Source records:

- - -

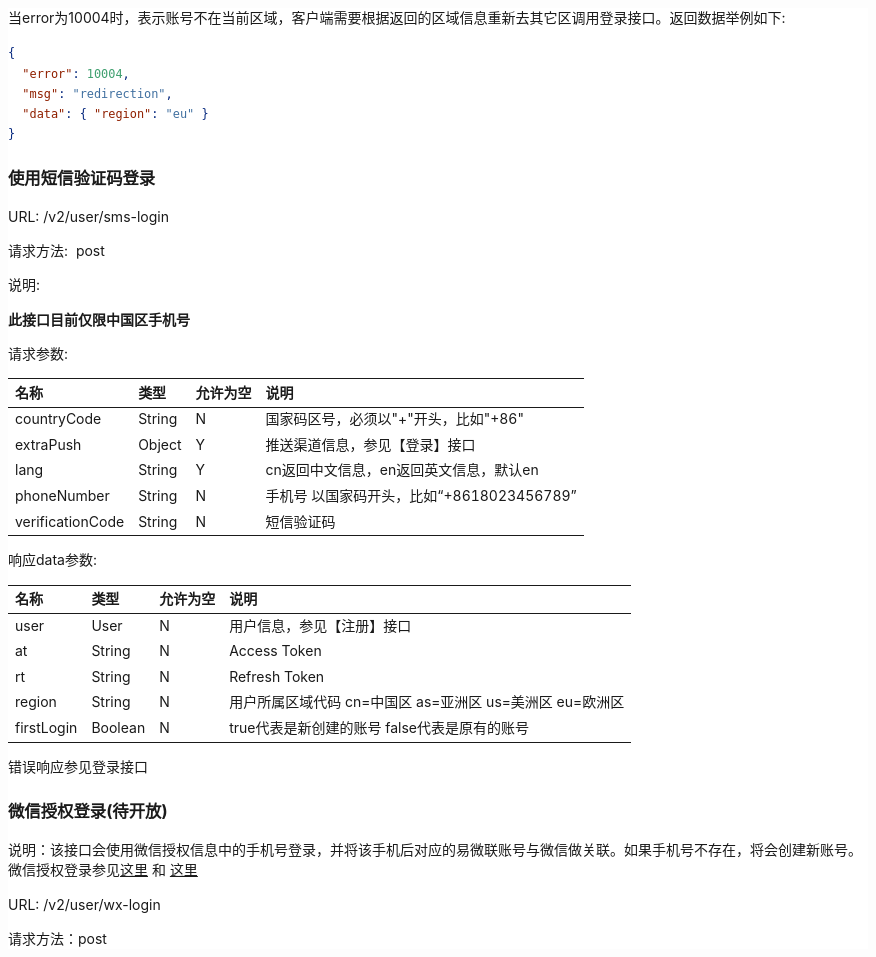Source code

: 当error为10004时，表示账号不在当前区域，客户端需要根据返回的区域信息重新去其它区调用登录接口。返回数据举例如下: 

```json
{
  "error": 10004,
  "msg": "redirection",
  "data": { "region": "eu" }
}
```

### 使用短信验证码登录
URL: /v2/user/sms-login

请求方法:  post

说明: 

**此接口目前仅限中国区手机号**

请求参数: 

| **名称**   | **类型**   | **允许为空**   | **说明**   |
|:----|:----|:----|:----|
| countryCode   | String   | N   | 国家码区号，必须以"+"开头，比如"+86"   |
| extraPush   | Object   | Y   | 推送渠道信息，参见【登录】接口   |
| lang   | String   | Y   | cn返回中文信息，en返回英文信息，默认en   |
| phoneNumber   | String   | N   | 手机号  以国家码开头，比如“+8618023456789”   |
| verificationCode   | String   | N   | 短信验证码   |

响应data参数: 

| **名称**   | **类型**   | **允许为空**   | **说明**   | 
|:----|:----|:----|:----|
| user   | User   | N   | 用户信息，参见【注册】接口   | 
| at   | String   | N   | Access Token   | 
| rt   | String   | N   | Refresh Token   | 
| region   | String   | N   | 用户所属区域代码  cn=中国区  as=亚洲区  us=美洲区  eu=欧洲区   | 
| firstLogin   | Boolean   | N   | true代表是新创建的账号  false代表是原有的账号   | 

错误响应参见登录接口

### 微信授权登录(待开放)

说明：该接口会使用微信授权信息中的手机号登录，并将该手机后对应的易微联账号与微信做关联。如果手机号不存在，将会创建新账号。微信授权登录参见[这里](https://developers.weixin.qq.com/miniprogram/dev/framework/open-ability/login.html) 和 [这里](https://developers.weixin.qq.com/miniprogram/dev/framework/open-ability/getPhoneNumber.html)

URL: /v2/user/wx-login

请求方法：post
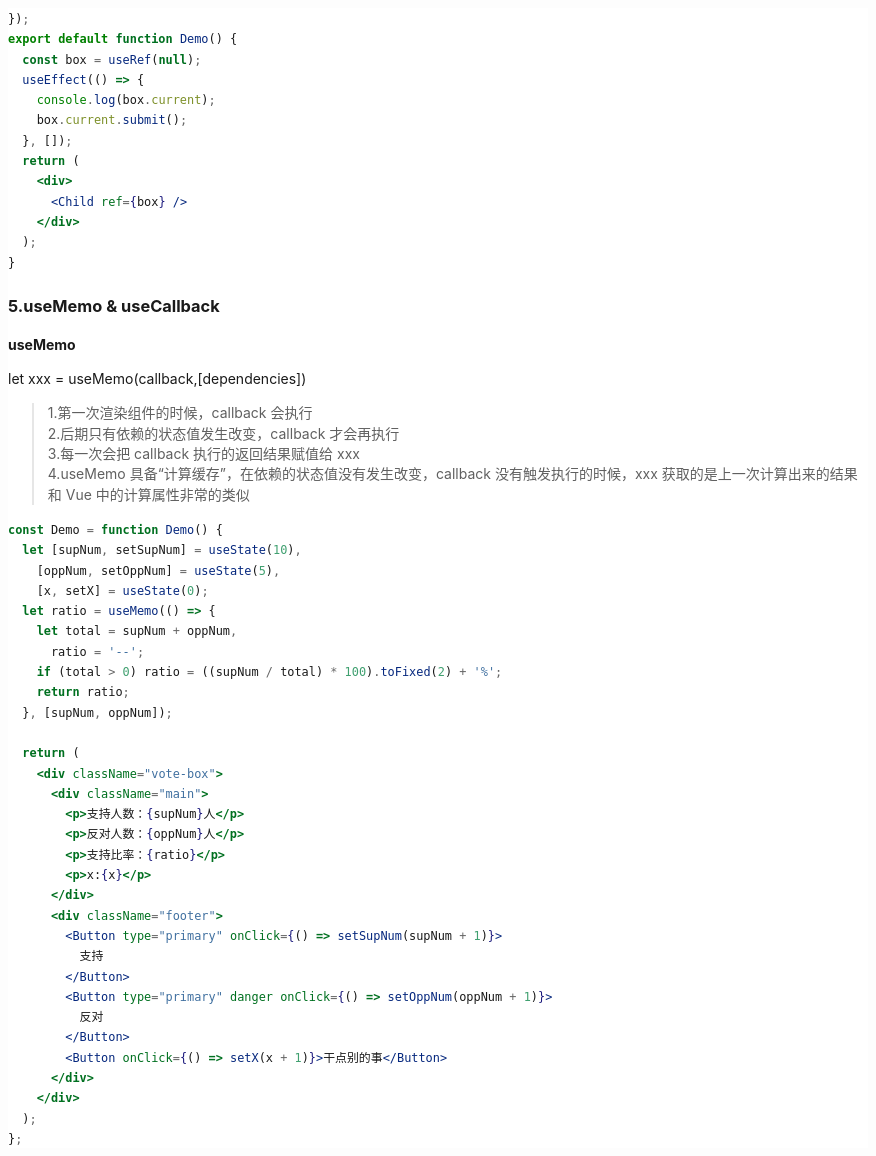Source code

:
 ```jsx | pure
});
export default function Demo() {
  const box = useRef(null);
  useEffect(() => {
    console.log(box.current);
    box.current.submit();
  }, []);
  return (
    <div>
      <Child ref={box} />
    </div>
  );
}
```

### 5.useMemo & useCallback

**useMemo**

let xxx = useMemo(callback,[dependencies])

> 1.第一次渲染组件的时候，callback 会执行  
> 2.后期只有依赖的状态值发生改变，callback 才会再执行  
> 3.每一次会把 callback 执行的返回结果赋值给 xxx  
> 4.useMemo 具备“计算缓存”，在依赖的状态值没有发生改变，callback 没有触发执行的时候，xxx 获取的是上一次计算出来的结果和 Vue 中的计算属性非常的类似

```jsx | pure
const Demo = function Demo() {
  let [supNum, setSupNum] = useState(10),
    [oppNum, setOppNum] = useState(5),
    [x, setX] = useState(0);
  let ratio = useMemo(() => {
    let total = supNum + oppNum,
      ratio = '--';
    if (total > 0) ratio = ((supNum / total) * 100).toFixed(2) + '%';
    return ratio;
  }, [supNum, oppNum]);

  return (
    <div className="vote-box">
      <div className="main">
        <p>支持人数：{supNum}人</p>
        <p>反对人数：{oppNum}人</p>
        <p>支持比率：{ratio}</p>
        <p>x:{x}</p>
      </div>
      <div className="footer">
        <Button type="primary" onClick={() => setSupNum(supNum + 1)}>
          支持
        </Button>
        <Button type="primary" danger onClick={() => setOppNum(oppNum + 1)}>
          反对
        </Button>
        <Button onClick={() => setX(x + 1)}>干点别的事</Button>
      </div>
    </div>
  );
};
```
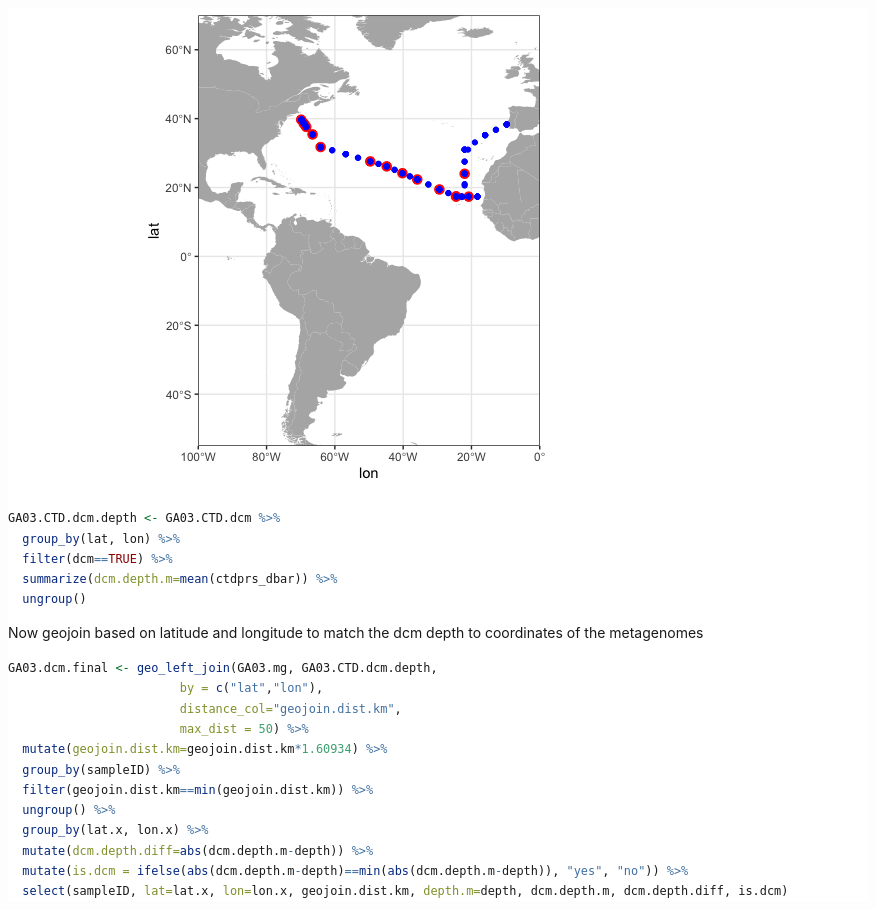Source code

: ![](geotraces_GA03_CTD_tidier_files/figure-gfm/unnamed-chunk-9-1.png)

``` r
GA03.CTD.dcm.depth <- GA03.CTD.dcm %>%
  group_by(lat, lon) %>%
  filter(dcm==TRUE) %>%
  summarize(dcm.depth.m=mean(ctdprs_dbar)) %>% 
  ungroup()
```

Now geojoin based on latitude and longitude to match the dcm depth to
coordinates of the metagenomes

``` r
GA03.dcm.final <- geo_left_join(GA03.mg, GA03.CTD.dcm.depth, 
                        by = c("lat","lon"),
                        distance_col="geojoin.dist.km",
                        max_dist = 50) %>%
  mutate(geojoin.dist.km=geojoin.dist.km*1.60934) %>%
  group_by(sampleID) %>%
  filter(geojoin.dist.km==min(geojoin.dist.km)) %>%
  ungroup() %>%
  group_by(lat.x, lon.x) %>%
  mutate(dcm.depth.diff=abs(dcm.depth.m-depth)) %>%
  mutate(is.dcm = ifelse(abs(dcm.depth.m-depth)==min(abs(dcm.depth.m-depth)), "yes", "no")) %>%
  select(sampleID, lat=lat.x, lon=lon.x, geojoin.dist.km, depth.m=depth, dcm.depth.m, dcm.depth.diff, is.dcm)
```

- - -

* _EXERCISE OBJECTIVE_
Transcribe all lines above exactly, skipping pictures.

* _ANSWER FOR THIS EXERCISE_
Source code

: 当error为10004时，表示账号不在当前区域，客户端需要根据返回的区域信息重新去其它区调用登录接口。返回数据举例如下: 

```json
{
  "error": 10004,
  "msg": "redirection",
  "data": { "region": "eu" }
}
```

### 使用短信验证码登录
URL: /v2/user/sms-login

请求方法:  post

说明: 

**此接口目前仅限中国区手机号**

请求参数: 

| **名称**   | **类型**   | **允许为空**   | **说明**   |
|:----|:----|:----|:----|
| countryCode   | String   | N   | 国家码区号，必须以"+"开头，比如"+86"   |
| extraPush   | Object   | Y   | 推送渠道信息，参见【登录】接口   |
| lang   | String   | Y   | cn返回中文信息，en返回英文信息，默认en   |
| phoneNumber   | String   | N   | 手机号  以国家码开头，比如“+8618023456789”   |
| verificationCode   | String   | N   | 短信验证码   |

响应data参数: 

| **名称**   | **类型**   | **允许为空**   | **说明**   | 
|:----|:----|:----|:----|
| user   | User   | N   | 用户信息，参见【注册】接口   | 
| at   | String   | N   | Access Token   | 
| rt   | String   | N   | Refresh Token   | 
| region   | String   | N   | 用户所属区域代码  cn=中国区  as=亚洲区  us=美洲区  eu=欧洲区   | 
| firstLogin   | Boolean   | N   | true代表是新创建的账号  false代表是原有的账号   | 

错误响应参见登录接口

### 微信授权登录(待开放)

说明：该接口会使用微信授权信息中的手机号登录，并将该手机后对应的易微联账号与微信做关联。如果手机号不存在，将会创建新账号。微信授权登录参见[这里](https://developers.weixin.qq.com/miniprogram/dev/framework/open-ability/login.html) 和 [这里](https://developers.weixin.qq.com/miniprogram/dev/framework/open-ability/getPhoneNumber.html)

URL: /v2/user/wx-login

请求方法：post
Source code

:
 ```jsx | pure
});
export default function Demo() {
  const box = useRef(null);
  useEffect(() => {
    console.log(box.current);
    box.current.submit();
  }, []);
  return (
    <div>
      <Child ref={box} />
    </div>
  );
}
```

### 5.useMemo & useCallback

**useMemo**

let xxx = useMemo(callback,[dependencies])

> 1.第一次渲染组件的时候，callback 会执行  
> 2.后期只有依赖的状态值发生改变，callback 才会再执行  
> 3.每一次会把 callback 执行的返回结果赋值给 xxx  
> 4.useMemo 具备“计算缓存”，在依赖的状态值没有发生改变，callback 没有触发执行的时候，xxx 获取的是上一次计算出来的结果和 Vue 中的计算属性非常的类似

```jsx | pure
const Demo = function Demo() {
  let [supNum, setSupNum] = useState(10),
    [oppNum, setOppNum] = useState(5),
    [x, setX] = useState(0);
  let ratio = useMemo(() => {
    let total = supNum + oppNum,
      ratio = '--';
    if (total > 0) ratio = ((supNum / total) * 100).toFixed(2) + '%';
    return ratio;
  }, [supNum, oppNum]);

  return (
    <div className="vote-box">
      <div className="main">
        <p>支持人数：{supNum}人</p>
        <p>反对人数：{oppNum}人</p>
        <p>支持比率：{ratio}</p>
        <p>x:{x}</p>
      </div>
      <div className="footer">
        <Button type="primary" onClick={() => setSupNum(supNum + 1)}>
          支持
        </Button>
        <Button type="primary" danger onClick={() => setOppNum(oppNum + 1)}>
          反对
        </Button>
        <Button onClick={() => setX(x + 1)}>干点别的事</Button>
      </div>
    </div>
  );
};
```
Source code

: ![](geotraces_GA03_CTD_tidier_files/figure-gfm/unnamed-chunk-9-1.png)

``` r
GA03.CTD.dcm.depth <- GA03.CTD.dcm %>%
  group_by(lat, lon) %>%
  filter(dcm==TRUE) %>%
  summarize(dcm.depth.m=mean(ctdprs_dbar)) %>% 
  ungroup()
```

Now geojoin based on latitude and longitude to match the dcm depth to
coordinates of the metagenomes

``` r
GA03.dcm.final <- geo_left_join(GA03.mg, GA03.CTD.dcm.depth, 
                        by = c("lat","lon"),
                        distance_col="geojoin.dist.km",
                        max_dist = 50) %>%
  mutate(geojoin.dist.km=geojoin.dist.km*1.60934) %>%
  group_by(sampleID) %>%
  filter(geojoin.dist.km==min(geojoin.dist.km)) %>%
  ungroup() %>%
  group_by(lat.x, lon.x) %>%
  mutate(dcm.depth.diff=abs(dcm.depth.m-depth)) %>%
  mutate(is.dcm = ifelse(abs(dcm.depth.m-depth)==min(abs(dcm.depth.m-depth)), "yes", "no")) %>%
  select(sampleID, lat=lat.x, lon=lon.x, geojoin.dist.km, depth.m=depth, dcm.depth.m, dcm.depth.diff, is.dcm)
```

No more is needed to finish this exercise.